Problem set:
(1) In the passage on the Moon's changing distance from Earth, on what date did the smallest full Moon of 2023 occur?
(2) Name every calendar month mentioned in the passage on the Moon's changing distance from Earth.
(3) Please extend the passage on the Moon's changing distance from Earth, picking up after its last sentence.

Selected passage:
We can see this seasonally, as some months (like July and August in 2023) have full Moons that coincide with lunar perigee, where the Moon appears larger and brighter than normal. We’ve come to call these “supermoons,” where the Moon can be up to 14% larger and 30% brighter than the smallest-appearing full Moons. Conversely, there are also full Moons that either coincide with or come very close to lunar apogee, where the Moon is at its most distant from Earth. We call these full Moons “micromoons,” and those full Moons are the smallest and faintest; the smallest full Moon of 2023 occurred back on February 5th.

As the Moon transitions from perigee to apogee and back again, it moves away from Earth and back toward it. At its swiftest, the Moon can move closer to or farther from Earth at an astounding speed of 270 kilometers-per-hour (168 mph), or a full kilometer closer-or-farther every 13.3 seconds. In as little as six hours, the distance between the Moon and the Earth can change by up to 1,000 kilometers.

Although these changes could have been predicted by the law of gravity since the 17th century, it’s quite another feat to measure these changes directly. But starting in the 1950s, we began to do precisely this.

The first view with human eyes of the Earth rising over the limb of the Moon. Because of the Moon’s elliptical orbit around the Earth, the lunar distance cannot be measured reliably over long periods of time. Instantaneous measurements governed by light-travel are required.

(Data drawn from a collection)
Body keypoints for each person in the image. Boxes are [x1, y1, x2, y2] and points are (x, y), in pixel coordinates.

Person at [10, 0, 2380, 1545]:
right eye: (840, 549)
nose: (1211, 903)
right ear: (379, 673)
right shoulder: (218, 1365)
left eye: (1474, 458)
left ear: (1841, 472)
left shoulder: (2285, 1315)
* * *
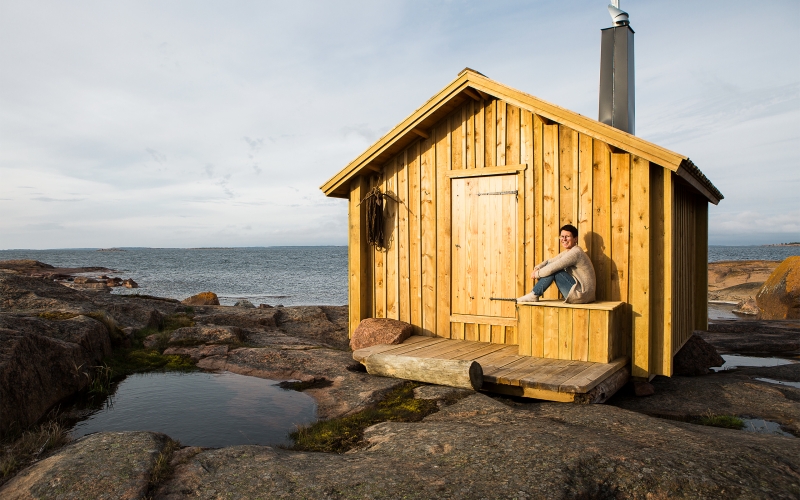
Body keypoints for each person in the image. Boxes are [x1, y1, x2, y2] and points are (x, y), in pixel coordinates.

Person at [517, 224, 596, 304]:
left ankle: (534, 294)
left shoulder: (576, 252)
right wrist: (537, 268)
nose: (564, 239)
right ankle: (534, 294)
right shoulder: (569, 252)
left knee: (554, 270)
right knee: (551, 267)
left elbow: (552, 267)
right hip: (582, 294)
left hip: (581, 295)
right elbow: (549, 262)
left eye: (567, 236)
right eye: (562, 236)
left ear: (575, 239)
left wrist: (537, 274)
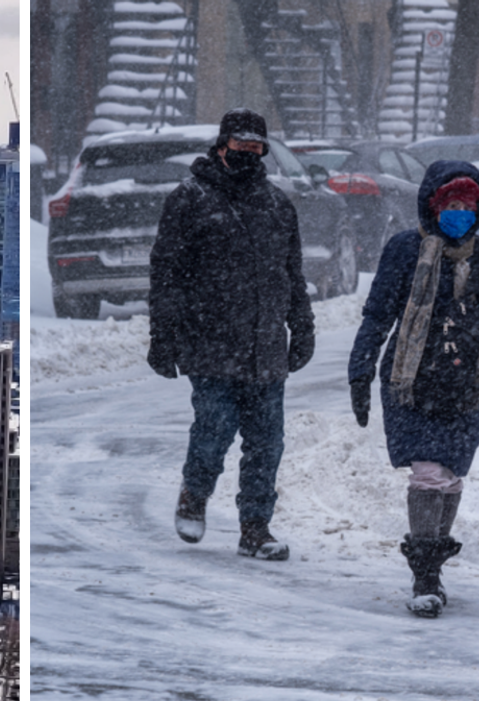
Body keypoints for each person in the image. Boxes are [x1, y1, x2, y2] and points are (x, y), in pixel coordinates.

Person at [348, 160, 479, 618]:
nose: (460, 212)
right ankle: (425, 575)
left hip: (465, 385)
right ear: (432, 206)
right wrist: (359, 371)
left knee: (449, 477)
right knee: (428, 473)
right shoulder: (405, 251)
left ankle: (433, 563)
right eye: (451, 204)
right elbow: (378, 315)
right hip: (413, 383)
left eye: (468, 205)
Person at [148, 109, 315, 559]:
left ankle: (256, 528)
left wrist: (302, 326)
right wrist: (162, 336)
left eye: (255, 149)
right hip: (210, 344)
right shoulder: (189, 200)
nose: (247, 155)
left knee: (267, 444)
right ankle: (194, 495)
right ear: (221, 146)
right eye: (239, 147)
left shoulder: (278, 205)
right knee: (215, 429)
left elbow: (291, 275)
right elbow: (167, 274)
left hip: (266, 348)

Task-by-task outputs:
(1) February 5th

(2) July, August, February

(3)
The first modern method: radar echoing

The idea of radar echoing was that if you send a pulse of radio waves at the Moon, some fraction of those radio waves will bounce off of the Moon and return to you about 2.5 seconds later. After all, radio waves are a form of light, and all forms of light travel at the speed of light, so if you:

• emit a pulse,
• let that pulse bounce off of the Moon,
• and wait for that pulse to return to you,

the time difference of when you emit and receive the return pulse, multiplied by the speed of light, will give you the distance to the Moon. This should come as no surprise to ham radio operators, as bouncing a radio signal off of the Moon (also known as Earth-Moon-Earth or EME communication) is a technique that’s been in use since 1953!

The first experiments using this method were performed in 1946 as part of the US Army’s Project Diana, followed in 1957 by work at the US Naval Research Laboratory. However, they did not give consistent, repeatable results. Those were first obtained in 1958 in the UK, where longer-duration pulses were sent out by the Royal Radar Establishment. This allowed us to measure the lunar distance at any point in time to a precision of just ±1.2 kilometers: the most accurate method until lasers came onto the scene.

When we send a light signal from Earth, it only travels at the speed of light. A star that’s located 100 light-years away will need to wait 100 years before receiving that signal. Similarly, when we look at a star 100 light-years away, we are seeing it as it was 100 years ago: when the light we’re receiving now was first emitted.

The current modern method: lunar laser ranging

However, two things were truly game-changers for measuring the distance to the Moon: the invention and widespread use of the laser, and the ability to land (and install) equipment on the Moon.

Lasers are not only beams of monochrome light, but they’re also highly collimated: a laser beam that shines from Earth spreads out by an extremely small amount. For every kilometer that a laser beam travels, it only spreads out by about 1 centimeter in all directions. Because this light is so coherent and can be “pulsed” over very short time intervals, if only a tiny fraction of the photons emitted can get reflected back to Earth, we can use the round-trip light-travel time to infer the distance to the Moon very accurately.

As part of the Apollo program, several missions (including Apollo 11) involved the installation of lunar retroreflectors: three-dimensional mirrors with corners, made up of many individual cubes, that can reflect light back to whatever source first emitted them. The Soviet Lunokhod programme, which overlapped with the USA’s Apollo, also included laser reflectors. When we fire lasers from Earth and reflect them off of the installed reflectors on the Moon, we can actually measure the distance to the Moon with accuracy of just a few centimeters.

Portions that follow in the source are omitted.